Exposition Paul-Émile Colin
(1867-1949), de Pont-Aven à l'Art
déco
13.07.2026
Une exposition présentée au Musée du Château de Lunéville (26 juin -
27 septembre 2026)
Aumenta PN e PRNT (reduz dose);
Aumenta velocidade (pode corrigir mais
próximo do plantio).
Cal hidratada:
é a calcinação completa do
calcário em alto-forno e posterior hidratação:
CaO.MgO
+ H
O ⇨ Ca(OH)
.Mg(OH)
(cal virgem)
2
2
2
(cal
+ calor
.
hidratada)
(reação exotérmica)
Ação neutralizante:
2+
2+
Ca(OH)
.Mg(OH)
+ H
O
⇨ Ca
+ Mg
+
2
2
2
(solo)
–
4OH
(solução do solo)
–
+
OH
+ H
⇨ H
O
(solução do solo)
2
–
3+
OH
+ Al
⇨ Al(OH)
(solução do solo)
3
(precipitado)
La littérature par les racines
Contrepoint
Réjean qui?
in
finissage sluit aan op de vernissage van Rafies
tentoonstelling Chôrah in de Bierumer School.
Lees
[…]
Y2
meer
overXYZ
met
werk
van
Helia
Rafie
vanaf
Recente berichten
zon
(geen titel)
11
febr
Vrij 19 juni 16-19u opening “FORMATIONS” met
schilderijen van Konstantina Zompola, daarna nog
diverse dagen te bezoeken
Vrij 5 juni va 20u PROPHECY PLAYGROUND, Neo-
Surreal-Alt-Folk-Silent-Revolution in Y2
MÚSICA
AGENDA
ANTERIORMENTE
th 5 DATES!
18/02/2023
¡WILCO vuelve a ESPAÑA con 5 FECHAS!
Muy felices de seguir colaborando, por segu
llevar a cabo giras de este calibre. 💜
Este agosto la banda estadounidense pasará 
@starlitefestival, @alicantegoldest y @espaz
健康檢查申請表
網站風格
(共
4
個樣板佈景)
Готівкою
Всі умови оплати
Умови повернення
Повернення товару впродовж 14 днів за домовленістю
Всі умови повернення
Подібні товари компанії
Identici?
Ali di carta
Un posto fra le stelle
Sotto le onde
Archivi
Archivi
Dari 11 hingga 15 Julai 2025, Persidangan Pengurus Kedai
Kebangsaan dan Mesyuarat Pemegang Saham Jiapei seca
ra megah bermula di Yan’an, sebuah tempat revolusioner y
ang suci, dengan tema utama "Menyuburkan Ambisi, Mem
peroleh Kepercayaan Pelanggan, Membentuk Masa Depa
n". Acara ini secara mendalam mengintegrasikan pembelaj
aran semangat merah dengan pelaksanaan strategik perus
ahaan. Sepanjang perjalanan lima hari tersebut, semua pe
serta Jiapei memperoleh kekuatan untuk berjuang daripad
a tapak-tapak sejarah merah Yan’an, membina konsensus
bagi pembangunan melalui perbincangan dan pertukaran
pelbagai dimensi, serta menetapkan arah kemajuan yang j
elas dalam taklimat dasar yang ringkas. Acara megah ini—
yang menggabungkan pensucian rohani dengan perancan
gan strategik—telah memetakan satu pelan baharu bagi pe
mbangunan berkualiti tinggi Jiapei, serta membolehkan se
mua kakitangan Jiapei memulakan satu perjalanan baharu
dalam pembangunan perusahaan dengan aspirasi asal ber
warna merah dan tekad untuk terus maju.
——————
■ WORK INSTRUCTION:
In the material above, find every line with the word "perjalanan" and show it.

■ WRITTEN REPLY:
ahaan. Sepanjang perjalanan lima hari tersebut, semua pe
mua kakitangan Jiapei memulakan satu perjalanan baharu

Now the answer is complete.